If an entry contains a picture, leave the picture out and reproduce everything else in the records below exactly.

++++ Data records

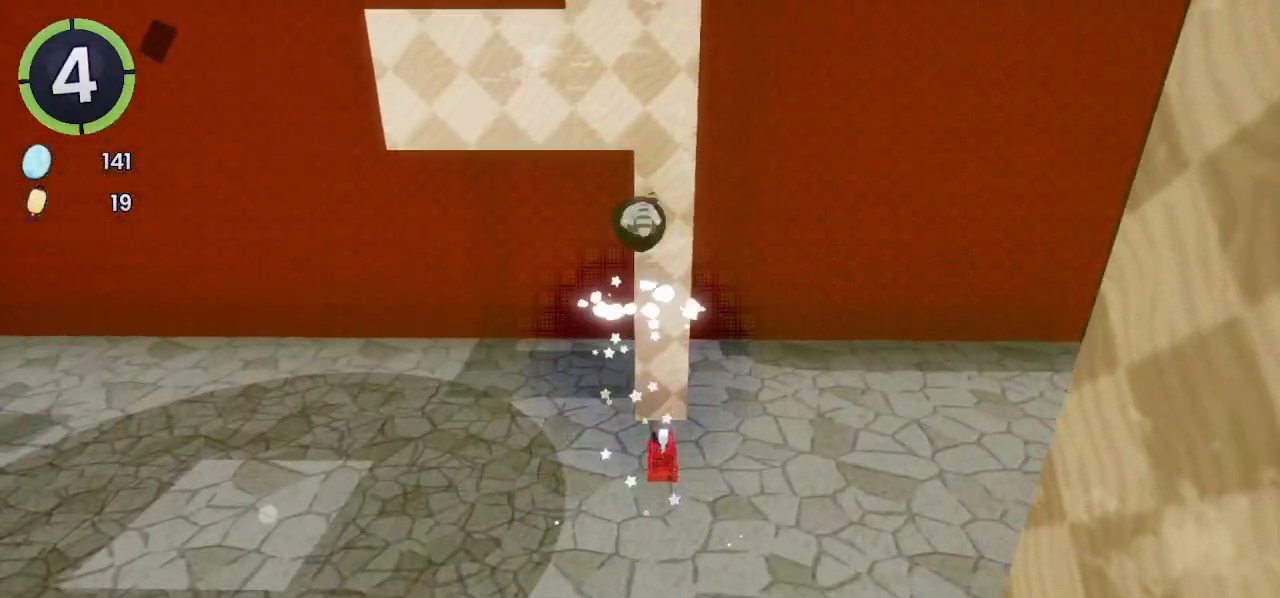
{"buttons": ["CROSS"], "left_stick": "up-left", "right_stick": "center", "events": [[67, "left_stick", "up-left"], [67, "right_stick", "up-left"], [200, "right_stick", "center"], [367, "CROSS", "down"]]}
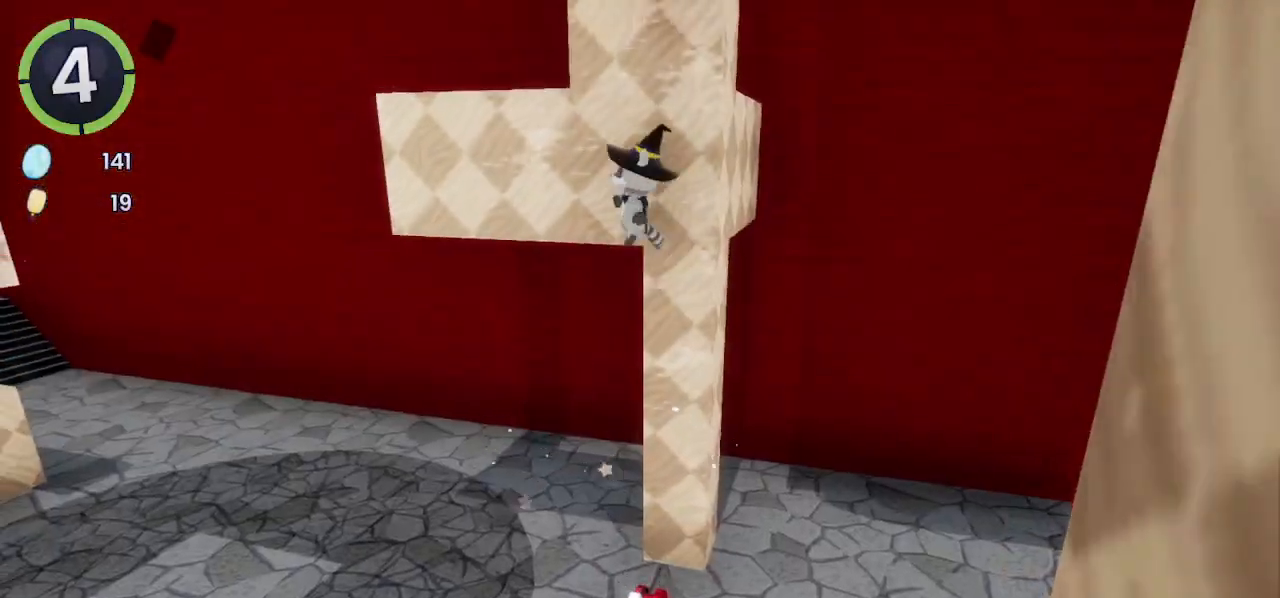
{"buttons": [], "left_stick": "up-left", "right_stick": "center", "events": [[67, "CROSS", "up"], [267, "SQUARE", "down"], [367, "SQUARE", "up"]]}
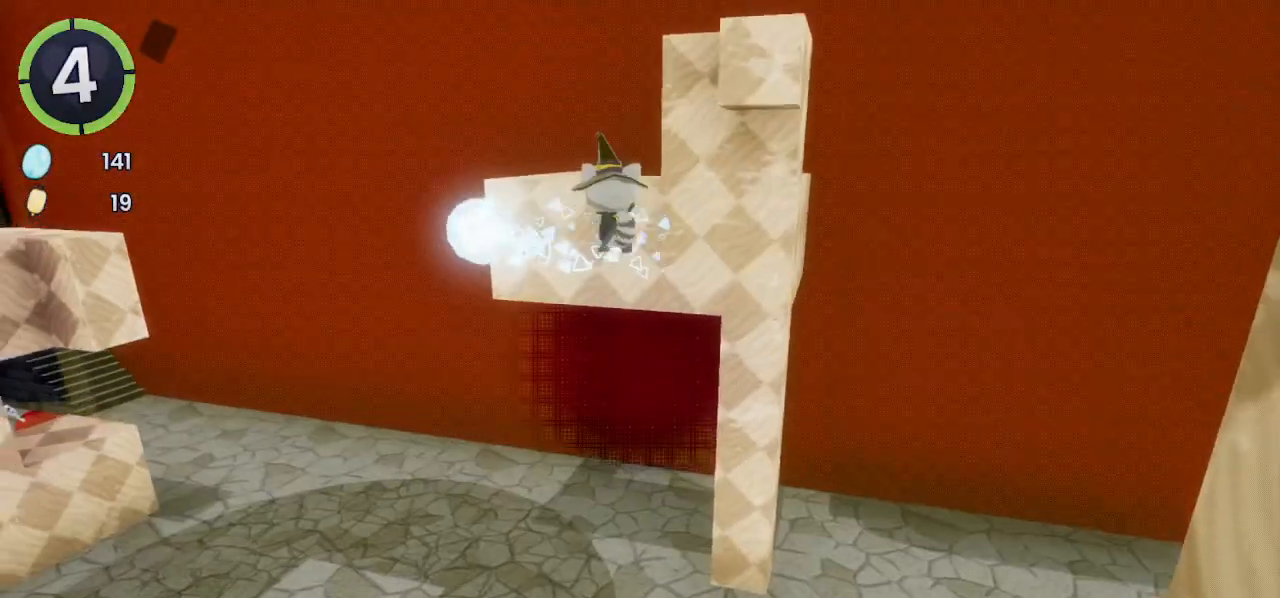
{"buttons": [], "left_stick": "up-left", "right_stick": "center", "events": [[100, "R2", "down"], [233, "R2", "up"], [333, "CROSS", "down"], [433, "CROSS", "up"]]}
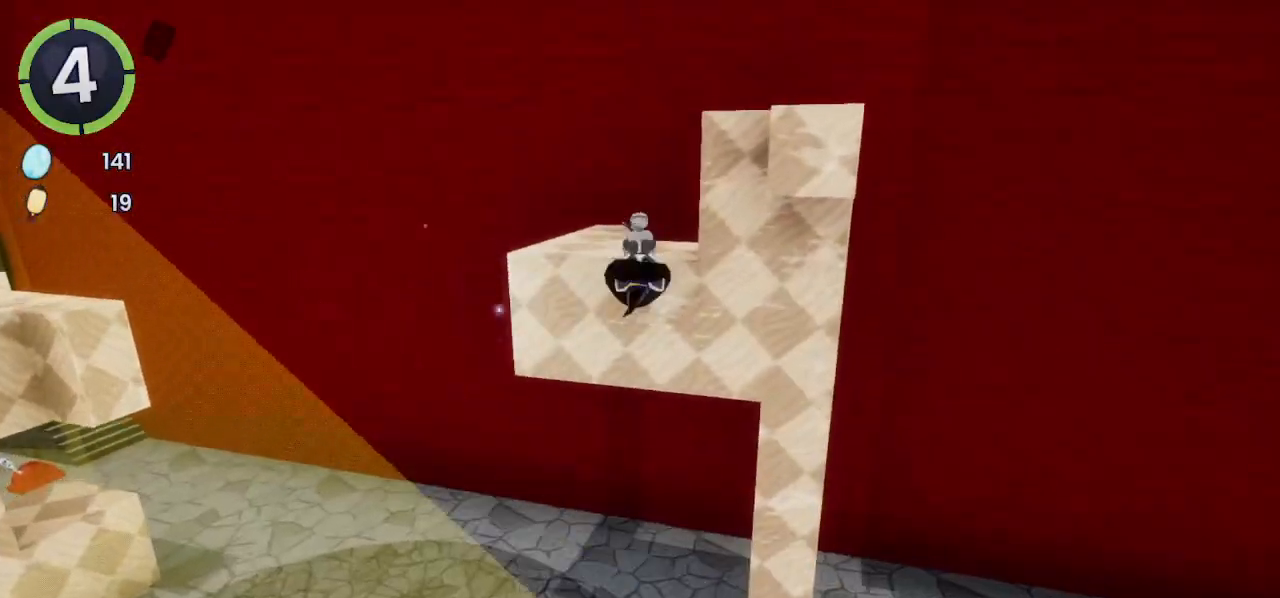
{"buttons": [], "left_stick": "center", "right_stick": "center", "events": [[67, "right_stick", "right"], [133, "left_stick", "center"], [233, "right_stick", "center"], [333, "CROSS", "down"], [467, "CROSS", "up"]]}
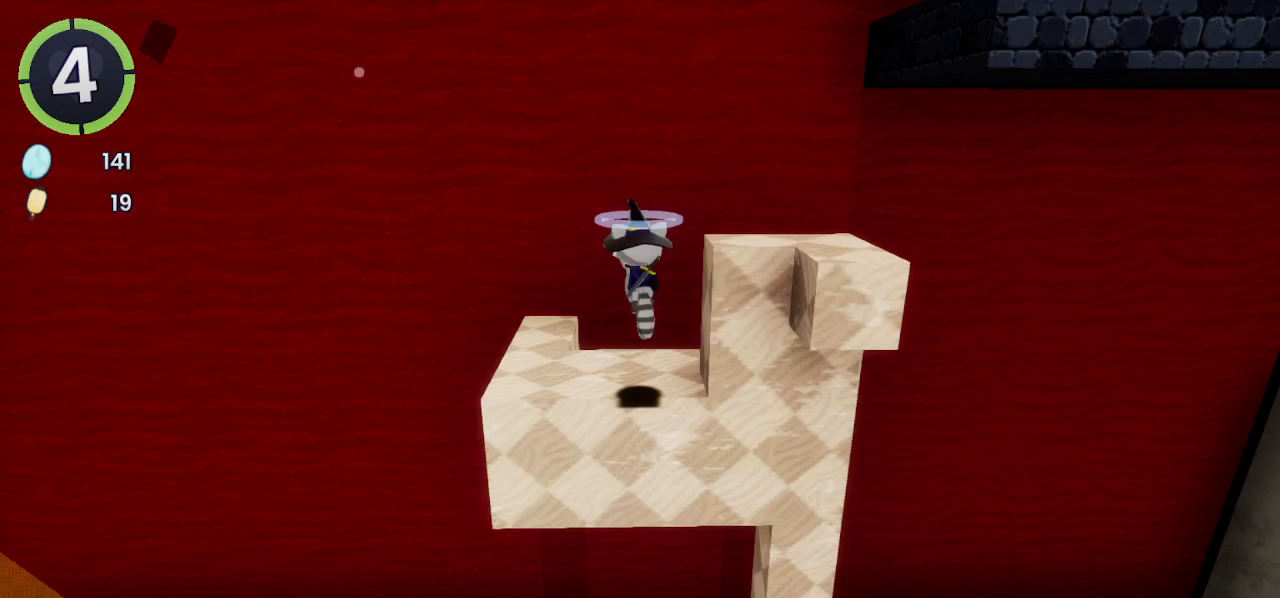
{"buttons": [], "left_stick": "right", "right_stick": "center", "events": [[33, "L2", "down"], [167, "L2", "up"], [200, "CROSS", "down"], [367, "left_stick", "right"], [400, "CROSS", "up"]]}
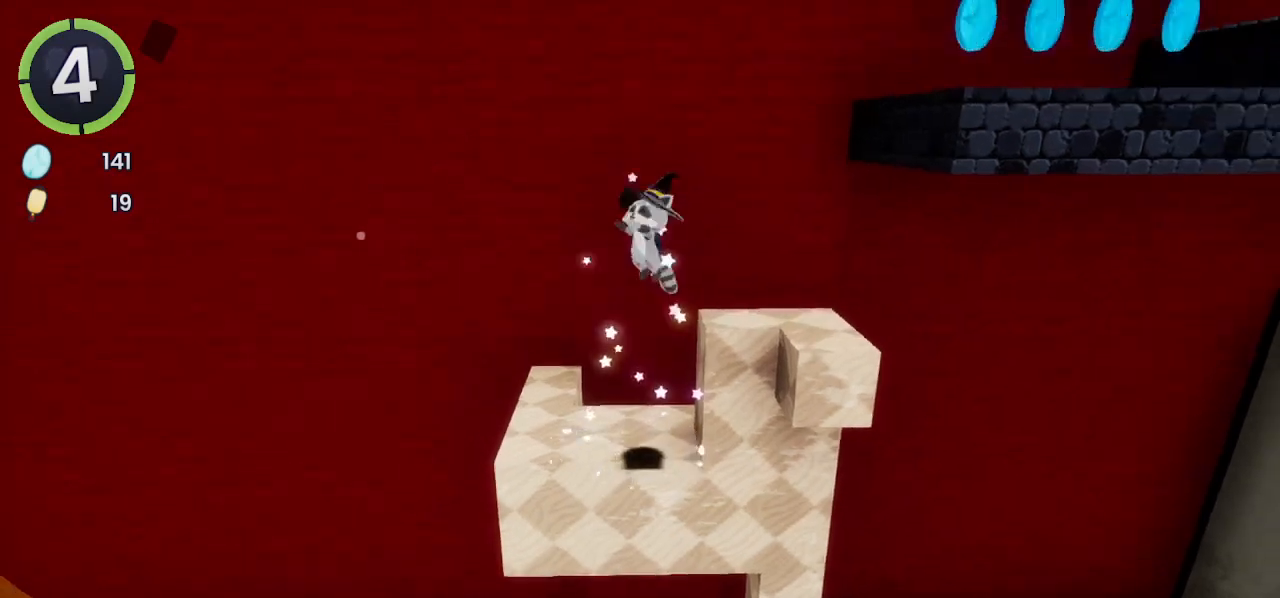
{"buttons": ["SQUARE"], "left_stick": "up-right", "right_stick": "center", "events": [[133, "CROSS", "down"], [267, "CROSS", "up"], [267, "left_stick", "up-right"], [467, "SQUARE", "down"]]}
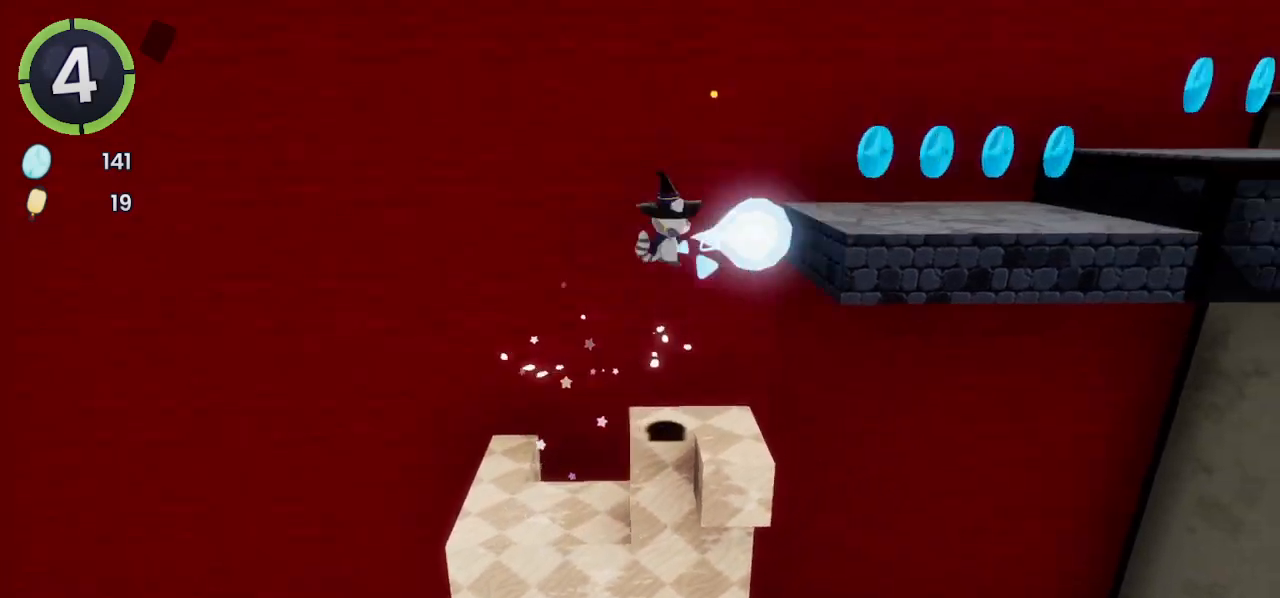
{"buttons": [], "left_stick": "up-right", "right_stick": "center", "events": [[33, "SQUARE", "up"], [167, "R2", "down"], [300, "R2", "up"], [367, "CROSS", "down"], [467, "CROSS", "up"]]}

++++++++

Answer section ::
{"buttons": ["CROSS"], "left_stick": "up-left", "right_stick": "center", "events": [[67, "left_stick", "up-left"], [67, "right_stick", "up-left"], [200, "right_stick", "center"], [367, "CROSS", "down"]]}
{"buttons": [], "left_stick": "up-left", "right_stick": "center", "events": [[67, "CROSS", "up"], [267, "SQUARE", "down"], [367, "SQUARE", "up"]]}
{"buttons": [], "left_stick": "up-left", "right_stick": "center", "events": [[100, "R2", "down"], [233, "R2", "up"], [333, "CROSS", "down"], [433, "CROSS", "up"]]}
{"buttons": [], "left_stick": "center", "right_stick": "center", "events": [[67, "right_stick", "right"], [133, "left_stick", "center"], [233, "right_stick", "center"], [333, "CROSS", "down"], [467, "CROSS", "up"]]}
{"buttons": [], "left_stick": "right", "right_stick": "center", "events": [[33, "L2", "down"], [167, "L2", "up"], [200, "CROSS", "down"], [367, "left_stick", "right"], [400, "CROSS", "up"]]}
{"buttons": ["SQUARE"], "left_stick": "up-right", "right_stick": "center", "events": [[133, "CROSS", "down"], [267, "CROSS", "up"], [267, "left_stick", "up-right"], [467, "SQUARE", "down"]]}
{"buttons": [], "left_stick": "up-right", "right_stick": "center", "events": [[33, "SQUARE", "up"], [167, "R2", "down"], [300, "R2", "up"], [367, "CROSS", "down"], [467, "CROSS", "up"]]}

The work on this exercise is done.